» **Aufgabenstellung**
Beantworte anhand des folgenden Forenbeitrags über das Filtern diese Fragen:
(a) Was benötigt der Büchnertrichter im Unterschied zur Glasnutsche?
(b) Mit welcher Porosität der Glasnutsche filtert die schreibende Person seit diesem Jahr beim dritten Durchgang?
(c) Nach wie vielen Tagen zeigten sich beim Kombucha-Test nach dem Filtern mit Porosität 4 Pilzgeflechte?

» **Ausgangstext**
────────────────

Kerstiin hat geschrieben: ↑Montag, 4. Mai 2026, 13:48
[…] ich sehe der Büchnertrichter und Nutsche sind das gleiche,beides war mir neu. Wieder was dazu gelernt.
Mmh, nein, das kann man so nicht sagen.
Beide filtern – aber: Der Bücherntrichter benötigt ein Filterpapier, die Glasnutsche nicht. Und damit verbunden ist ein 2. Unterschied: Wenn es auf analytische Reinheit ankommt, wird die Glasnutsche bevorzugt, weil sich dort keine Partikel aus dem Papier lösen können. Im Labor kann das je nach Situation eine Verunreinigung sein. Für uns spielt das keine Rolle, diese Partikel – sollten sie sich lösen – sind so klein, dass wir sie nicht sehen.
Ich filtere das 1. Mal mit Büchertrichter, das 2. Mal mit der Glasnutsche Porosität 3, und seit diesem Jahr das 3. Mal mit der Glasnutsche Porosität 4. Warum? Weil ich in meinen Extrakten nach mehreren Monaten kleine Partikel fand. Befall ist unwahrscheinlich, dafür ist der Ethanolgehalt zu hoch, aber es waren wohl immer noch Schwebstoffe drin.
Ich habe auch noch eine Glasnutsche mit Porosität 5, eine sogenannte Sterilnutsche, aber sie nutze ich kaum. Sie ist jedoch wirklich effektiv: Ich habe vor 15 Jahren einen Test mit Kombucha gemacht. Normal gefiltert hatte ich kurz darauf wieder die ersten Pilz-Geflechte in der Flüssigkeit, mit Sterilnutsche Porosität 4 gefiltert erst nach ca. 7 Tagen, mit Porosität 5 zeigten sich (ich meine) erst nach 4 Wochen minimale, kaum wahrnehmbare Schleier – und das ohne Erhitzen. Kombucha ist sehr vital, da genügen versprengte Zellverbünde, unsichtbar, um wieder zum Pilzgeflecht zu werden. Ich fand das Resultat schon beeindruckend.

────────────────

Einträge des Datensatzes
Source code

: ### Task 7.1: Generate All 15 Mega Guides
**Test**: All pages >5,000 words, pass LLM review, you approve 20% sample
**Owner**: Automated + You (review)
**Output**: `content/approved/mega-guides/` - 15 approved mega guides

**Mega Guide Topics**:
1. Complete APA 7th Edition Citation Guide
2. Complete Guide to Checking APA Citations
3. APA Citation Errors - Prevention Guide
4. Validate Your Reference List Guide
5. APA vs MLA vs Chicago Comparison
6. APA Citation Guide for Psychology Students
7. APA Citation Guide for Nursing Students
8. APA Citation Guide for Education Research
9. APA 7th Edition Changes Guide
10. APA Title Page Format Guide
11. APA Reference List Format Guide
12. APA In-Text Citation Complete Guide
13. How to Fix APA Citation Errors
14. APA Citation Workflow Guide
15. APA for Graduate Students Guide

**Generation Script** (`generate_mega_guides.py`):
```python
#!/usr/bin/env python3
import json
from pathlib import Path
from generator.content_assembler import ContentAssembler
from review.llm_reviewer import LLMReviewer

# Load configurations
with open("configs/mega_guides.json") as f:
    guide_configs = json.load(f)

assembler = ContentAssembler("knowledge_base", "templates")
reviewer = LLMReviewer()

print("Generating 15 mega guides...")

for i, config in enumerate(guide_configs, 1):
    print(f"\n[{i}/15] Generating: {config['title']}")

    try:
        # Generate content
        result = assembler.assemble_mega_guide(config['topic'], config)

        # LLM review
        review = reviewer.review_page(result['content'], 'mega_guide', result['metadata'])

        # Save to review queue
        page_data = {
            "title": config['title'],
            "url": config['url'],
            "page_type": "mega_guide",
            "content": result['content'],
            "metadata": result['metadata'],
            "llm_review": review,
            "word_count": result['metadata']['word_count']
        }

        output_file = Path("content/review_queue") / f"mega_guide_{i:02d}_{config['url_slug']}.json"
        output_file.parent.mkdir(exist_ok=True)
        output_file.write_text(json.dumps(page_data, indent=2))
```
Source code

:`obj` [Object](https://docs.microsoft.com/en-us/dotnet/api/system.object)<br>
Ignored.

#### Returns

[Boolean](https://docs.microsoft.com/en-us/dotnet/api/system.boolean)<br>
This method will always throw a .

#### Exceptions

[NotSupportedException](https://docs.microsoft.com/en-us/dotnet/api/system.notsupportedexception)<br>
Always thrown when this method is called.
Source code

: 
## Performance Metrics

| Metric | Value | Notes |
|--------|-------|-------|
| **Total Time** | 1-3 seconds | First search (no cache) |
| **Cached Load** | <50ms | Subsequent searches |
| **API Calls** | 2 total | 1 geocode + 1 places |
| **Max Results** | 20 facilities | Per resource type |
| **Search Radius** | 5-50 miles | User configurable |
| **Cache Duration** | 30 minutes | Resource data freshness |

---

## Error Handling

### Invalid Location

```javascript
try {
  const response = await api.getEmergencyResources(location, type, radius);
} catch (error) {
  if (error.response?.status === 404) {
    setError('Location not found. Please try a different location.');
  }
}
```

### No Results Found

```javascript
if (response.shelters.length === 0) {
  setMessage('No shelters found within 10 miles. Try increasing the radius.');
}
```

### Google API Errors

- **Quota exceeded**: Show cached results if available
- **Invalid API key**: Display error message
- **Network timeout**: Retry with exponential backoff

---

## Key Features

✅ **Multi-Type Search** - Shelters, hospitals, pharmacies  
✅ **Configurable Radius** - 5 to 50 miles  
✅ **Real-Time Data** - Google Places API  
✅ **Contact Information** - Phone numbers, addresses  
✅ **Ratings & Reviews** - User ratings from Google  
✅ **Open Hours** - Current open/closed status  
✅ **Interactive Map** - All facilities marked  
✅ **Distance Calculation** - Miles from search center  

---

────────────────

» **Ergebnis**
(a) Er benötigt ein Filterpapier.
(b) Sie filtert mit Porosität 4.
(c) Die Pilzgeflechte zeigten sich nach ca. 7 Tagen.